Wednesday, September 19

Very Light Again

Today was light as well.

Just stretching, low amounts of pushups, pullups, squats and the like.

I've been working a lot on my mental preparation recently. I mean, visualization and that sort of stuff is regular part of preparation for me (I'd say 5-10 minutes every day) but the problem now is that I see ultimate in my sleep. I picture plays whenever I close my eyes. The danger is becoming worried or letting the weight of expectations and expected challenges weigh me down. But there's a trick to it.

The emotional connection I have to the outcomes for Pike 07 has to be embraced, not fretted over. The excitement I feel becomes second nature rather than something foreign. Each time the nervousness or butterflies or goosebumps come, I imagine the state that I want to be in and push myself in that direction. Calm and confident, but still energized by participating in something I enjoy. The work that I've put in over the year (most of it chronicled in this very blog) gives me something on which to base my confidence. I know that I've put in the work, and now the challenge is not a matter of Failure or Success, but a matter of self-revelation.

I have laid a challenge at my own feet. That is, all pressures foist upon me are my own. This allows me to change the way I view and accept or reject those pressures. In the wise words of Steely Dan, "It's your game the rules / Are your own win or lose." So, when that tightness or excitement wells up within me, instead of fearing it, I take it as a sign that I am just anticipating the challenges that lay ahead.
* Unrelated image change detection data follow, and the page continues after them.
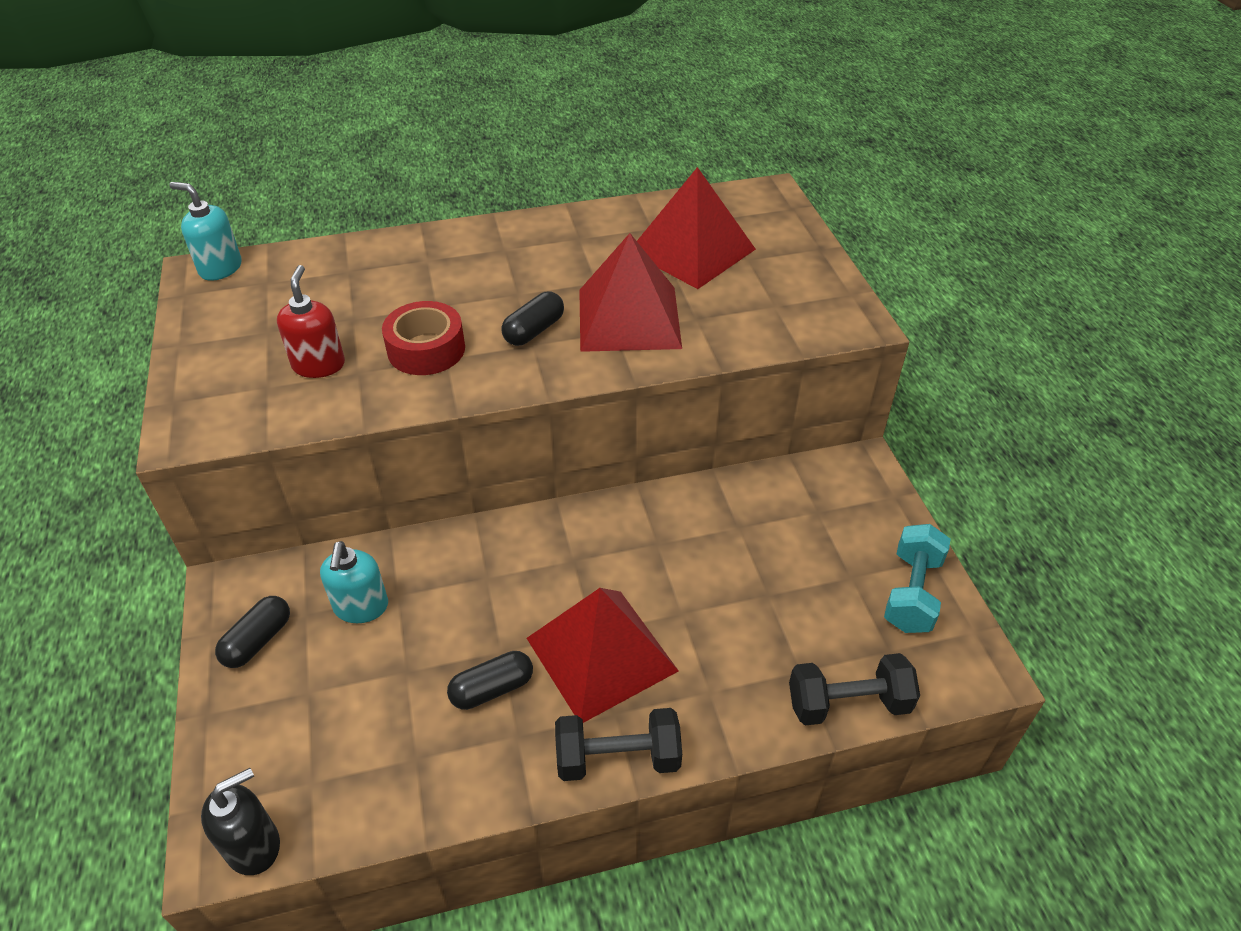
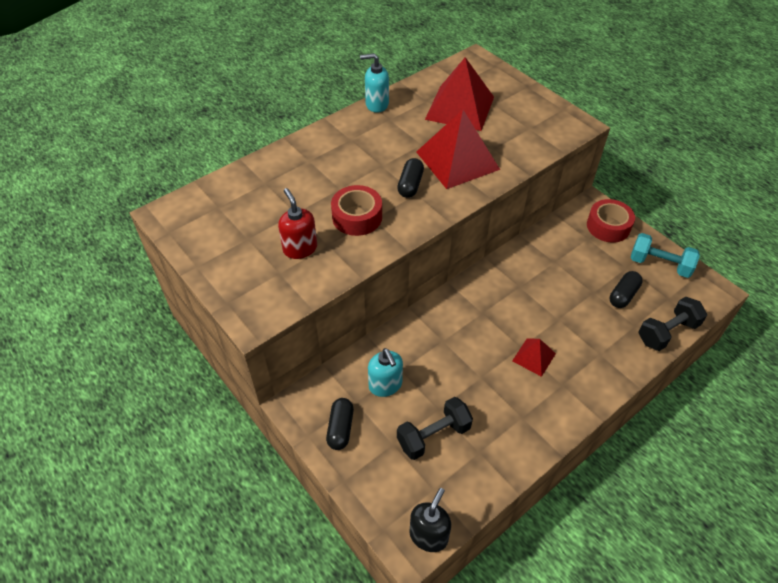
camera: 25 degrees left, 5 degrees up
(220, 268) = (178, 207): turquoise soap dispenser -> turquoise soap dispenser (376, 104)
(492, 689) = (491, 399): black capsule -> black capsule (623, 295)
(601, 654) = (534, 357): red pyramid -> red pyramid, size x0.49
(618, 758) = (580, 406): black dumbbell -> black dumbbell (433, 436)
(865, 505) = (608, 226): none -> red tape
(911, 593) = (659, 264): turquoise dumbbell -> turquoise dumbbell turned 60 degrees counterclockwise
That tightness is just energy getting ready to be unleashed. I take hold of that emotional response and own it. Drink it in. Enjoy it as a moment to be experienced as a part of life.

Just like that sinking feeling after a loss, tightness before/during a game is not something to be denied. You've got to reach in and feel that moment. Experience it deeply and fully for a time (I like 7 deep breaths, for some reason-- I think I may have read it somewhere) and then separate your experience of the moment from your judgment of the moment. They are not the same. The first is a part of life and you must accept it, the second is a second-level choice (whether currently conscious or unconscious) and you can alter that response.

I take those seven deep, slow breaths and experience the feeling fully. Let it wash over me. Then, step back and acknowledge my judgment of the experience. Center myself and proceed. The more I do this, the closer to second nature it becomes. The ability to move on after something painful is a key skill for being successful in both sports and life. It is becoming an automatic process that doesn't' fully require the space of seven breaths. Just as I work to become physically stronger and more skilled as a player, I work to sharpen my focus and remove all distractions so that I can play on instinct without hesitation.

At least that's the way it works for me.
--
Workout total:
10 minutes strength work
20 minutes stretching

1 comment:

-89 said...

You gotta love the adrenaline! Embrace it!

I used to get that feeling before every tournament ... now it's only a select few. I've been around too long. *sigh*

Anyway, I fucking love that feeling!